(Data excerpts)
'''

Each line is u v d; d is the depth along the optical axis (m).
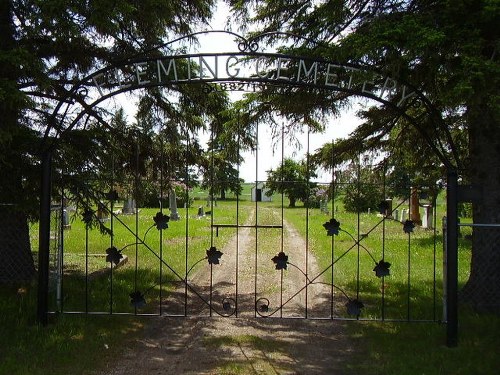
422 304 7.02
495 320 5.95
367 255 11.52
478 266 6.60
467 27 5.13
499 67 4.75
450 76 5.24
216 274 9.48
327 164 8.48
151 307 6.96
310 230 17.48
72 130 7.06
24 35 6.64
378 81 6.29
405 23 5.11
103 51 7.43
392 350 5.11
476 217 6.66
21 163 6.67
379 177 8.70
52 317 5.86
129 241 13.34
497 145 6.49
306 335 5.78
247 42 5.49
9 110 5.92
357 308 5.68
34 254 9.73
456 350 5.00
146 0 6.96
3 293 6.86
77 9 5.78
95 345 5.18
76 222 17.52
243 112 7.74
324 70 6.19
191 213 25.17
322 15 6.50
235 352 5.15
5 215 7.21
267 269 10.03
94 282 8.02
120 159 8.30
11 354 4.79
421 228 17.70
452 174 5.20
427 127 7.45
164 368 4.68
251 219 22.19
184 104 8.64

'''

* _Task to complete_
The required output is the line holding "11 354 4.79" plus every line after it in the data, reproduced exactly.

* _Task solution_
11 354 4.79
421 228 17.70
452 174 5.20
427 127 7.45
164 368 4.68
251 219 22.19
184 104 8.64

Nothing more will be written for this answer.